Extracted page text data
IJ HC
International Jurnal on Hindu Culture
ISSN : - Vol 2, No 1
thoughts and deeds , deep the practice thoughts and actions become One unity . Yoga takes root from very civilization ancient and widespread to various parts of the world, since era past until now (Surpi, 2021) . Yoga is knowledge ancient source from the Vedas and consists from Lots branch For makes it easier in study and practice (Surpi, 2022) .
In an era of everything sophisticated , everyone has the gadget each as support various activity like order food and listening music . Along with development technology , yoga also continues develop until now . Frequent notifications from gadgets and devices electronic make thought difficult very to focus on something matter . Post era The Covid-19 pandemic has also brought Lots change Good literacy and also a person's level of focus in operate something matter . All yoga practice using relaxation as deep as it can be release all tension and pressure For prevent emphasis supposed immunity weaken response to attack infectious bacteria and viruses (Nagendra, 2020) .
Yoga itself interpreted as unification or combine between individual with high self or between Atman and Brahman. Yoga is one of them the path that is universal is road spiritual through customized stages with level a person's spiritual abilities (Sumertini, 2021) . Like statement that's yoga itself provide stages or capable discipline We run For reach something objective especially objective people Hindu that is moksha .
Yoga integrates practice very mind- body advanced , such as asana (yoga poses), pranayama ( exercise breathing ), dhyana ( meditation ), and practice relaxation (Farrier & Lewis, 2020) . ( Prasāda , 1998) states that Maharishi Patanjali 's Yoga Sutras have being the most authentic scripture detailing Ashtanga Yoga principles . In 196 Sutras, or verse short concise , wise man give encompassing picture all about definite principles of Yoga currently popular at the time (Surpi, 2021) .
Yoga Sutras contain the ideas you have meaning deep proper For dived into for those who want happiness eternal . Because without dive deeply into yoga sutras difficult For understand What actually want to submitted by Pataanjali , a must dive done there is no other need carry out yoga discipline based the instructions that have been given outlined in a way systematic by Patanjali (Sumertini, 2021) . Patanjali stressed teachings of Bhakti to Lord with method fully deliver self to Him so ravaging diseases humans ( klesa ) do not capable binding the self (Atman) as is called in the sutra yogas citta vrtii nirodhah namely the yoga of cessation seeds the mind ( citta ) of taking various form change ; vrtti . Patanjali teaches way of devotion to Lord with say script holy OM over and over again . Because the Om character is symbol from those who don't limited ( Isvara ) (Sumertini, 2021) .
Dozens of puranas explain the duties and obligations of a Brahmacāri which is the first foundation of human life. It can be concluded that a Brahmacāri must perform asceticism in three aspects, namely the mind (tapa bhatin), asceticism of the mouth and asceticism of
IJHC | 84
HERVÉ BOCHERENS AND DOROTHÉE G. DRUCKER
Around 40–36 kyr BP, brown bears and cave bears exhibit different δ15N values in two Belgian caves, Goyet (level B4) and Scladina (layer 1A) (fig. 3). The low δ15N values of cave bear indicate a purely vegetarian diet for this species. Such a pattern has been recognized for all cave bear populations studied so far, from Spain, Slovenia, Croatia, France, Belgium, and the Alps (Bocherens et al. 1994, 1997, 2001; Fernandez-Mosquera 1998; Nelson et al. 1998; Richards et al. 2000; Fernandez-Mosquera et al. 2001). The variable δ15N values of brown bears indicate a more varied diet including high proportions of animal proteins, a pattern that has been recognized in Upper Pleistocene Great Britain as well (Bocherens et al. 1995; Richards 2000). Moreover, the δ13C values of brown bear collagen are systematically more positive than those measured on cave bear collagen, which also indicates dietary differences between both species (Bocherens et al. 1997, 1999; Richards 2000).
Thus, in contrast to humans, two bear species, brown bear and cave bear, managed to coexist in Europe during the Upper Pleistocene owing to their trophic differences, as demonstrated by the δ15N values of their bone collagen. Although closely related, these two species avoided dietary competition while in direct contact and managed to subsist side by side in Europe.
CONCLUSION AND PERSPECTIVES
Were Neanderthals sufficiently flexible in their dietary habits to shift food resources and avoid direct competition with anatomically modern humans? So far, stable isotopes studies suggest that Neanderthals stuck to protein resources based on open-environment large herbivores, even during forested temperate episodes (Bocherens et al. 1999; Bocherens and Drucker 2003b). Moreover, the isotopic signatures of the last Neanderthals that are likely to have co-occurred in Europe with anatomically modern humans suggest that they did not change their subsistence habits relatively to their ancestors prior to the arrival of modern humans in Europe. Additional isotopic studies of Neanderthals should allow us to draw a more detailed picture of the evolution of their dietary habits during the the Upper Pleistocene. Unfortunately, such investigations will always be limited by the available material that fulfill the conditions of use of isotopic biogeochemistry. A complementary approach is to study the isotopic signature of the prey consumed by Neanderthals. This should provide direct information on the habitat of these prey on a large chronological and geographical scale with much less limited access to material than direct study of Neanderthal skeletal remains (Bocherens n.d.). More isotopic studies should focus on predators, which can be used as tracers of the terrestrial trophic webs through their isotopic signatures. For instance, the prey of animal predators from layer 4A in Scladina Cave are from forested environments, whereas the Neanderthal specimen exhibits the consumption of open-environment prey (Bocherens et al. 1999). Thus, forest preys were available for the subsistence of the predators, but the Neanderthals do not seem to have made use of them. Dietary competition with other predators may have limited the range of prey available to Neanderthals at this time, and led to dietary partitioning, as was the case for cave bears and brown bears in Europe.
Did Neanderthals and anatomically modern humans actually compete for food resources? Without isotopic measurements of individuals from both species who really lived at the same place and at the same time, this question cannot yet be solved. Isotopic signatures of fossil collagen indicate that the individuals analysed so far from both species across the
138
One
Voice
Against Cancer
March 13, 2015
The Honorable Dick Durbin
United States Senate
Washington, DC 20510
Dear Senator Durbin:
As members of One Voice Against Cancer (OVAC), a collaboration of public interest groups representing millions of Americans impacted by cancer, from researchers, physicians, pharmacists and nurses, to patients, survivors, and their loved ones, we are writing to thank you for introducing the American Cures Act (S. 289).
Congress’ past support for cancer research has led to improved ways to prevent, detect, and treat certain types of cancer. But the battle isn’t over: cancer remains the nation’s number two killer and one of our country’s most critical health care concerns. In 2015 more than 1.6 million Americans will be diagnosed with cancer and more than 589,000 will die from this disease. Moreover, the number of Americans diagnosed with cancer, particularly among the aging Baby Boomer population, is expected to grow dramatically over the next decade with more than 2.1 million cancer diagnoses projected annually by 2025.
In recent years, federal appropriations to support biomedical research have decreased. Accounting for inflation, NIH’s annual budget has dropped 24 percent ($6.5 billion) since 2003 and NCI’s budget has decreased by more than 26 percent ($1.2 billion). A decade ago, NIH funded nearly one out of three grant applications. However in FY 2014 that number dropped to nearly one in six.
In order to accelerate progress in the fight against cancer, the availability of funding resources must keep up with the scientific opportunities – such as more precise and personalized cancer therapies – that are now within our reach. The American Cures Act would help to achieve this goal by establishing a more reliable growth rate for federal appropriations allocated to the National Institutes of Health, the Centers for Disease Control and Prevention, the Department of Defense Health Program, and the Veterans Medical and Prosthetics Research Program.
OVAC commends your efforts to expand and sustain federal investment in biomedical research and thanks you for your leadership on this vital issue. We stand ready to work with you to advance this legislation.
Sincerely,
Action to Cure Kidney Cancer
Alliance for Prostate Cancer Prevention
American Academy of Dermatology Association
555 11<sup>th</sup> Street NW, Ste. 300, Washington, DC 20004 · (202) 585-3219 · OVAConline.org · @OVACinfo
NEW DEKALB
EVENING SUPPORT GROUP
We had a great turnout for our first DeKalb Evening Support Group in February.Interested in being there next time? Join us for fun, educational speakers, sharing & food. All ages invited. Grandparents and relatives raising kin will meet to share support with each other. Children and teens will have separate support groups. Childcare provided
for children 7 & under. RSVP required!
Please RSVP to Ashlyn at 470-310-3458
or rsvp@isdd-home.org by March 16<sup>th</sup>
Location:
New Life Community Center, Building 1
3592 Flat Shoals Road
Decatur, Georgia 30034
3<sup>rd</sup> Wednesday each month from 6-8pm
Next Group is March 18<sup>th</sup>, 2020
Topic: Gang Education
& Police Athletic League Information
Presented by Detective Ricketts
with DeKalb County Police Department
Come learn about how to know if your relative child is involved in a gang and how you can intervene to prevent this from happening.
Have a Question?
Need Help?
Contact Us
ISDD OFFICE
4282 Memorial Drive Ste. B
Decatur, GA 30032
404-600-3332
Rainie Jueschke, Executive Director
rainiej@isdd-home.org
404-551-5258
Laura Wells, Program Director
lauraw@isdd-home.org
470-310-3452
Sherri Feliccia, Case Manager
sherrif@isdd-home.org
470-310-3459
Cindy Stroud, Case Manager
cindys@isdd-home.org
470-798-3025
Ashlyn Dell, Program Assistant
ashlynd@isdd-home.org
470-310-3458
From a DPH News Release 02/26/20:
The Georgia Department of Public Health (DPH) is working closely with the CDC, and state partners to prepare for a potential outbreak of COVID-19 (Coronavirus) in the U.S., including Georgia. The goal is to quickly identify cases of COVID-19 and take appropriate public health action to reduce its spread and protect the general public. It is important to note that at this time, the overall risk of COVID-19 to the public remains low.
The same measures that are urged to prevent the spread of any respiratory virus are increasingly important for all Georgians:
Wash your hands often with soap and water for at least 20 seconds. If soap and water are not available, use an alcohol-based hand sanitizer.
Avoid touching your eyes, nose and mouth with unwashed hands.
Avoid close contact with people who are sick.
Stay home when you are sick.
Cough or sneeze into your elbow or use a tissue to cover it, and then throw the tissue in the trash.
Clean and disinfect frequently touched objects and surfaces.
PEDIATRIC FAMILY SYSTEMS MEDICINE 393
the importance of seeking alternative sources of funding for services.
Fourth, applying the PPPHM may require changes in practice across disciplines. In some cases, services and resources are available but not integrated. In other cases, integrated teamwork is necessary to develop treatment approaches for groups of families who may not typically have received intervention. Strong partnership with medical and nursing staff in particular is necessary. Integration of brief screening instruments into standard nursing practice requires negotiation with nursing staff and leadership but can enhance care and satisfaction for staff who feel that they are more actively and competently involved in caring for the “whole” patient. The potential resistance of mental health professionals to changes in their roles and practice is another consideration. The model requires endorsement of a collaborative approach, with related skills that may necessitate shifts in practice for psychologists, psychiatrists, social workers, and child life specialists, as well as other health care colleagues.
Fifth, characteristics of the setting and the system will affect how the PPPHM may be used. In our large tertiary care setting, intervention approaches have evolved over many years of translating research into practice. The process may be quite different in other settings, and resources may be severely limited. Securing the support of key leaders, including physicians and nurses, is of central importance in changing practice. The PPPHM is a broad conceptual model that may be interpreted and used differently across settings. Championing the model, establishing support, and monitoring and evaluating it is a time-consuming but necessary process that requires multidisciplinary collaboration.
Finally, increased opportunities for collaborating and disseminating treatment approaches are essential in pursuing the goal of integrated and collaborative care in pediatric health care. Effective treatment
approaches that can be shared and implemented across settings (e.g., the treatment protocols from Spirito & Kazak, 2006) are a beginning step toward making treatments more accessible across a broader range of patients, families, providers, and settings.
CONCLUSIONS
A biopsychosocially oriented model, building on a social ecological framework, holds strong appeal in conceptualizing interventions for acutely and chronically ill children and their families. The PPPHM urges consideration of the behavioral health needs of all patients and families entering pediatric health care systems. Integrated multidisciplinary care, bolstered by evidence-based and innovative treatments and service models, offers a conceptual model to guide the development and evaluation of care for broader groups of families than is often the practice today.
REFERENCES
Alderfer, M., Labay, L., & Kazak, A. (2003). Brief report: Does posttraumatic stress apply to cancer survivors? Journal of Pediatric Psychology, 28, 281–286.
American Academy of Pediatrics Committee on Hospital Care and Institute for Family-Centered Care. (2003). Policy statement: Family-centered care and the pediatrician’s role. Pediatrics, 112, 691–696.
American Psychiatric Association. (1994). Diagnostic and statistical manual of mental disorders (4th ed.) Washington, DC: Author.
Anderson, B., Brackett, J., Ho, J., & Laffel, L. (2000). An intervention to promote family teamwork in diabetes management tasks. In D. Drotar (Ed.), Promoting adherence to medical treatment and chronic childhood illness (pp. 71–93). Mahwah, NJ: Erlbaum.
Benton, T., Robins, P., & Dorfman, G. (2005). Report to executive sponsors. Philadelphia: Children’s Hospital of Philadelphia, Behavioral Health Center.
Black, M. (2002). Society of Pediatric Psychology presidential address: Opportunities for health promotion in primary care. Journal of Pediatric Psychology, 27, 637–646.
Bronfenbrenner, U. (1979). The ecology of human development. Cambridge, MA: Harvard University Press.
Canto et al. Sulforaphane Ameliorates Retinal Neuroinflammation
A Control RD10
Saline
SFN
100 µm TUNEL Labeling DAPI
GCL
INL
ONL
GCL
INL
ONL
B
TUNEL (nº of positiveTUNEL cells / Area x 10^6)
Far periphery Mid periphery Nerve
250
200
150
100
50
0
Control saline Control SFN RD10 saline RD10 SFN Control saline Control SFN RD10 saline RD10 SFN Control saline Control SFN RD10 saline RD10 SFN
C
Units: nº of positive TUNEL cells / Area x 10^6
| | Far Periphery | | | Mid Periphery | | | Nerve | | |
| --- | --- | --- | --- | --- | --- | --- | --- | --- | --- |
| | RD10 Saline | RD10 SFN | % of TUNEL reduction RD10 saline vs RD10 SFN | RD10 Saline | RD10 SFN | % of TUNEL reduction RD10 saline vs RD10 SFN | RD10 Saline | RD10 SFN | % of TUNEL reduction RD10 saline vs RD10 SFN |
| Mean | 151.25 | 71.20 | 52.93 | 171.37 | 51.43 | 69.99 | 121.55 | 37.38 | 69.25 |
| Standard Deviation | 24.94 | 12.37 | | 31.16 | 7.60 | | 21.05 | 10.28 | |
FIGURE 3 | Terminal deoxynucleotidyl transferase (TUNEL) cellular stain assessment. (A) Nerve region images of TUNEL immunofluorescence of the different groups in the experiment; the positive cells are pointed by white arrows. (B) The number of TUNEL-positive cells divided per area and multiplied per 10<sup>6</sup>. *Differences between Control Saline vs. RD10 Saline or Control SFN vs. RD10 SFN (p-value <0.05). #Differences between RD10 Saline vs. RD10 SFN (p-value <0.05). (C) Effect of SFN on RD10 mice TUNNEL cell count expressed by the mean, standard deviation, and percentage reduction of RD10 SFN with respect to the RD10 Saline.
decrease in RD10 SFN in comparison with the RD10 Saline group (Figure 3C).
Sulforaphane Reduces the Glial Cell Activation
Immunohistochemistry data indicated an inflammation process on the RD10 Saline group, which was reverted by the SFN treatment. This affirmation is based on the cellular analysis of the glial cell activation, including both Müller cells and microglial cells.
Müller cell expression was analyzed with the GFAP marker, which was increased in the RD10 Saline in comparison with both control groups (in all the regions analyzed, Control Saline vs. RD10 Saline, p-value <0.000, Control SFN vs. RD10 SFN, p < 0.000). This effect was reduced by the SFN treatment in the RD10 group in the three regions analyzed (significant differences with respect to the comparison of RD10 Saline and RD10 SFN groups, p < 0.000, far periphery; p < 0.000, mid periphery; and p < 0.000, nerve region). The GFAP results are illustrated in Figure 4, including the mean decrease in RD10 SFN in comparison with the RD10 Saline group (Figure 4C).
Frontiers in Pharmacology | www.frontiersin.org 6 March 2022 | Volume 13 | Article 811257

=== Work item ===
An answer is complete only when it holds every line above containing the string "Academy".

=== Solution to this task ===
American Academy of Dermatology Association
American Academy of Pediatrics Committee on Hospital Care and Institute for Family-Centered Care. (2003). Policy statement: Family-centered care and the pediatrician’s role. Pediatrics, 112, 691–696.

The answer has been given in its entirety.